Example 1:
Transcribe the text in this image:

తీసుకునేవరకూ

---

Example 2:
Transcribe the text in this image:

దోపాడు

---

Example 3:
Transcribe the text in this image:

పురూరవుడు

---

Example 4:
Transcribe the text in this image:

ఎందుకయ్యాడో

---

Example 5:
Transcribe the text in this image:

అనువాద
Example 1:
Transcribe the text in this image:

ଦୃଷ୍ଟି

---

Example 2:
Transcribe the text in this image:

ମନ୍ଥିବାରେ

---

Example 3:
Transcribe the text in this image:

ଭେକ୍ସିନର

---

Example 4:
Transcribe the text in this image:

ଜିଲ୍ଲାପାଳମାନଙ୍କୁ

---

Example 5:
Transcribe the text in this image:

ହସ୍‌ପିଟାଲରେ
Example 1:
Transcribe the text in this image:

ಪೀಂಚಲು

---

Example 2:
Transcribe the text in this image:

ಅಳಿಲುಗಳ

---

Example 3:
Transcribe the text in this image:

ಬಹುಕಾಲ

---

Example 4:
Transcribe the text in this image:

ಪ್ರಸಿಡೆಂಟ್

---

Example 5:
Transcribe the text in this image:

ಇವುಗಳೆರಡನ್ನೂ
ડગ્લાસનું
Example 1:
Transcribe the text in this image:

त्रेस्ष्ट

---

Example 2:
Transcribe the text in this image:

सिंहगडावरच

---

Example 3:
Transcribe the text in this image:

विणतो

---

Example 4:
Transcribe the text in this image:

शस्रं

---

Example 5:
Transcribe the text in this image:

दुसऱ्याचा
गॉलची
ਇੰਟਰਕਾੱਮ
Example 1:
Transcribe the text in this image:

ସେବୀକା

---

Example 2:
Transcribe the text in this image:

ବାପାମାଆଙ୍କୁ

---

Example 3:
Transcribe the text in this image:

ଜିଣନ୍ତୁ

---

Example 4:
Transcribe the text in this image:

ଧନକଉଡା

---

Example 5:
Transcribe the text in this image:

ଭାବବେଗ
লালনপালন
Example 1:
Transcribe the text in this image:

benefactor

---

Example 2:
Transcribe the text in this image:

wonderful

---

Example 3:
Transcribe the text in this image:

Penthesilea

──────────

• **TASK OBJECTIVE**:
All of the records need to be returned exactly as they are.

• **YOUR RESPONSE**:
Example 1:
Transcribe the text in this image:

తీసుకునేవరకూ

---

Example 2:
Transcribe the text in this image:

దోపాడు

---

Example 3:
Transcribe the text in this image:

పురూరవుడు

---

Example 4:
Transcribe the text in this image:

ఎందుకయ్యాడో

---

Example 5:
Transcribe the text in this image:

అనువాద
Example 1:
Transcribe the text in this image:

ଦୃଷ୍ଟି

---

Example 2:
Transcribe the text in this image:

ମନ୍ଥିବାରେ

---

Example 3:
Transcribe the text in this image:

ଭେକ୍ସିନର

---

Example 4:
Transcribe the text in this image:

ଜିଲ୍ଲାପାଳମାନଙ୍କୁ

---

Example 5:
Transcribe the text in this image:

ହସ୍‌ପିଟାଲରେ
Example 1:
Transcribe the text in this image:

ಪೀಂಚಲು

---

Example 2:
Transcribe the text in this image:

ಅಳಿಲುಗಳ

---

Example 3:
Transcribe the text in this image:

ಬಹುಕಾಲ

---

Example 4:
Transcribe the text in this image:

ಪ್ರಸಿಡೆಂಟ್

---

Example 5:
Transcribe the text in this image:

ಇವುಗಳೆರಡನ್ನೂ
ડગ્લાસનું
Example 1:
Transcribe the text in this image:

त्रेस्ष्ट

---

Example 2:
Transcribe the text in this image:

सिंहगडावरच

---

Example 3:
Transcribe the text in this image:

विणतो

---

Example 4:
Transcribe the text in this image:

शस्रं

---

Example 5:
Transcribe the text in this image:

दुसऱ्याचा
गॉलची
ਇੰਟਰਕਾੱਮ
Example 1:
Transcribe the text in this image:

ସେବୀକା

---

Example 2:
Transcribe the text in this image:

ବାପାମାଆଙ୍କୁ

---

Example 3:
Transcribe the text in this image:

ଜିଣନ୍ତୁ

---

Example 4:
Transcribe the text in this image:

ଧନକଉଡା

---

Example 5:
Transcribe the text in this image:

ଭାବବେଗ
লালনপালন
Example 1:
Transcribe the text in this image:

benefactor

---

Example 2:
Transcribe the text in this image:

wonderful

---

Example 3:
Transcribe the text in this image:

Penthesilea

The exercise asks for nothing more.